育児・介護休業法は、正式名称を「育児休業、介護休業等育児又は家族介護を行う労働者の福祉に関する法律」といい、育児や介護を行う人を支援して、仕事と家庭を両立することを目的にした法律です。
これまでは、仕事と家庭を両立することが非常に難しく、育児や介護のために仕事を辞めざるを得ないというケースが多く発生していました。こうした社会の「二者択一構造」を変え、労働者のワークライフバランスを実現するために、労働時間を短縮したり給付金を支給したりというサポートが規定されています。
当法律で定められている制度や措置には、次のようなものがあります。

    • 育児休業制度
    • 介護休業制度
    • 子の看護休暇制度
    • 介護休暇制度
    • 育児・介護を容易にするため所定労働時間等の措置
    • 育児・介護を行う労働者に対する支援措置

※「育児休業」「介護休業」「子の看護休暇」「介護休暇」については、後述を参照ください。

これらの制度や措置を就業規則等に取り入れることは、企業の義務となっています。また、法規定を満たした上で、社内体制や業務形態に応じて独自の休暇制度などを設けることも歓迎されています。さらに、従業員はこれらの制度や措置を利用する権利があるため、育児・介護休業法の制度の利用を理由とした解雇、降格、減給などの不利益な取り扱いをしてはならないとも規定されています。
これらの制度・措置を設けなかった場合は、行政から報告を求められるとともに、必要な措置を講じるよう「助言」「指導」「勧告」を受けることがあります。また、「勧告に従わない」「報告を怠った」「虚偽の報告をした」などの場合は、罰則として、企業名の公表と最大20万円の過料が課されます。

育児・介護休業法で定められている4つの制度

育児・介護休業法には、様々な制度や措置が設けられていますが、代表的なものに「育児休業」「子の看護休暇」「介護休業」「介護休暇」の4つの制度が定められています。ここでは、それぞれの制度について、簡単に解説します。

●育児休業に関する制度

・育児休業制度

1歳未満の子どもを持つ労働者の育児支援を目的とした制度で、性別を問わず、原則として子どもが1歳になる誕生日の前日まで取得できます。また、仕事と育児の両立を支援する「パパ・ママ育休プラス」制度も設けられており、父母ともに育児休業を取得する場合は、子どもが1歳2ヶ月になるまでの間の1年間に育休取得が可能です。
対象となるのは、日雇い労働者を除く全ての労働者です。ただし、以下の労働者については、労使協定を結べば対象から除外できます。

→ **資料抜粋**:
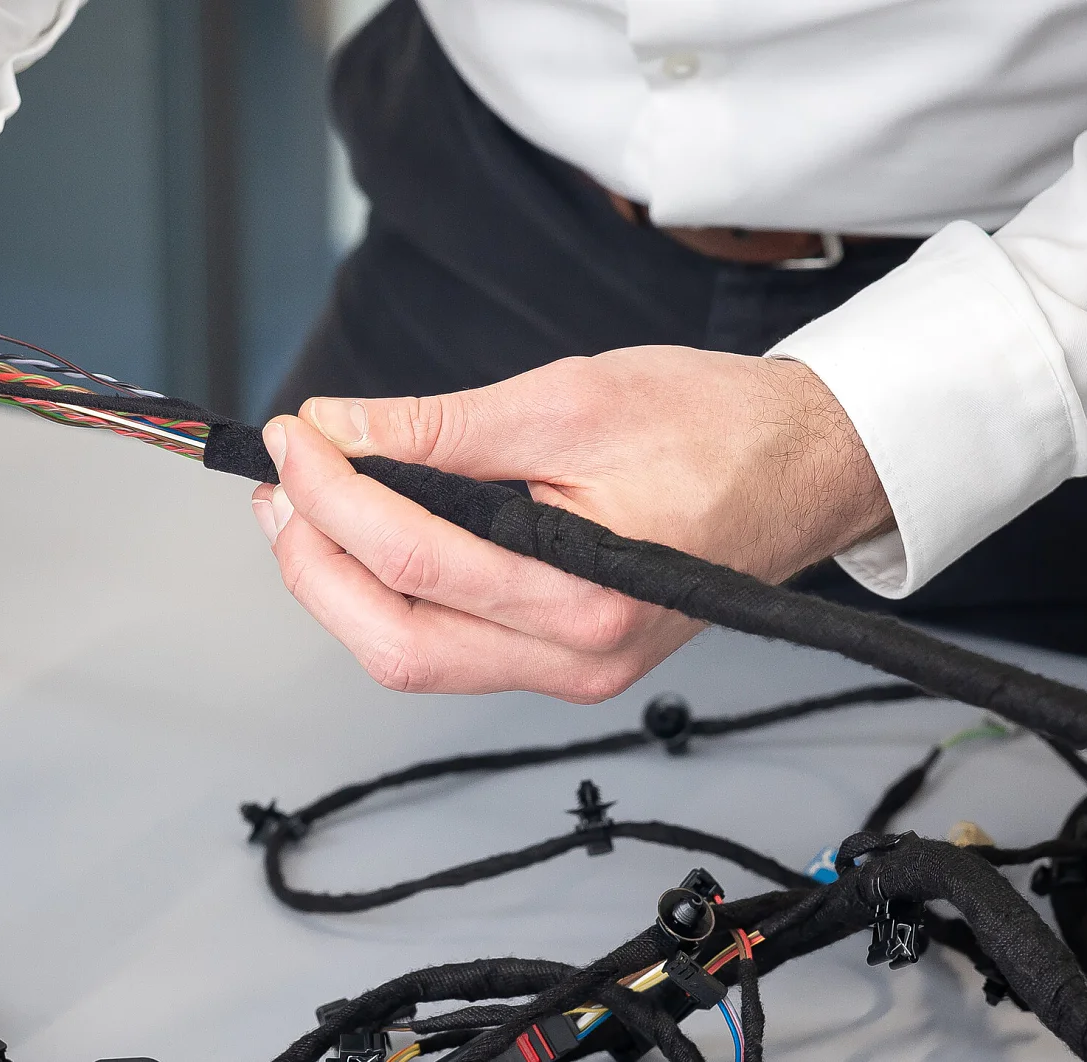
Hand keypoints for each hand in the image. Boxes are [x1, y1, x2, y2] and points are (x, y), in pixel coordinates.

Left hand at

→ **課題 A**:
本文から、「これまでは、仕事と家庭を両立」を含む語句で始まり「20万円の過料が課されます。」で終わる部分を、一字一句違えずに書き写しなさい。
→ **課題 B**:
本文中の次の一文を英語に訳しなさい。「これまでは、仕事と家庭を両立することが非常に難しく、育児や介護のために仕事を辞めざるを得ないというケースが多く発生していました。」

→ **解答例 A**:
これまでは、仕事と家庭を両立することが非常に難しく、育児や介護のために仕事を辞めざるを得ないというケースが多く発生していました。こうした社会の「二者択一構造」を変え、労働者のワークライフバランスを実現するために、労働時間を短縮したり給付金を支給したりというサポートが規定されています。
当法律で定められている制度や措置には、次のようなものがあります。

    • 育児休業制度
    • 介護休業制度
    • 子の看護休暇制度
    • 介護休暇制度
    • 育児・介護を容易にするため所定労働時間等の措置
    • 育児・介護を行う労働者に対する支援措置

※「育児休業」「介護休業」「子の看護休暇」「介護休暇」については、後述を参照ください。

これらの制度や措置を就業規則等に取り入れることは、企業の義務となっています。また、法規定を満たした上で、社内体制や業務形態に応じて独自の休暇制度などを設けることも歓迎されています。さらに、従業員はこれらの制度や措置を利用する権利があるため、育児・介護休業法の制度の利用を理由とした解雇、降格、減給などの不利益な取り扱いをしてはならないとも規定されています。
これらの制度・措置を設けなかった場合は、行政から報告を求められるとともに、必要な措置を講じるよう「助言」「指導」「勧告」を受けることがあります。また、「勧告に従わない」「報告を怠った」「虚偽の報告をした」などの場合は、罰則として、企業名の公表と最大20万円の過料が課されます。

→ **解答例 B**:
In the past, it was extremely difficult to balance work and family, and there were many cases in which people had no choice but to quit their jobs because of childcare or nursing care.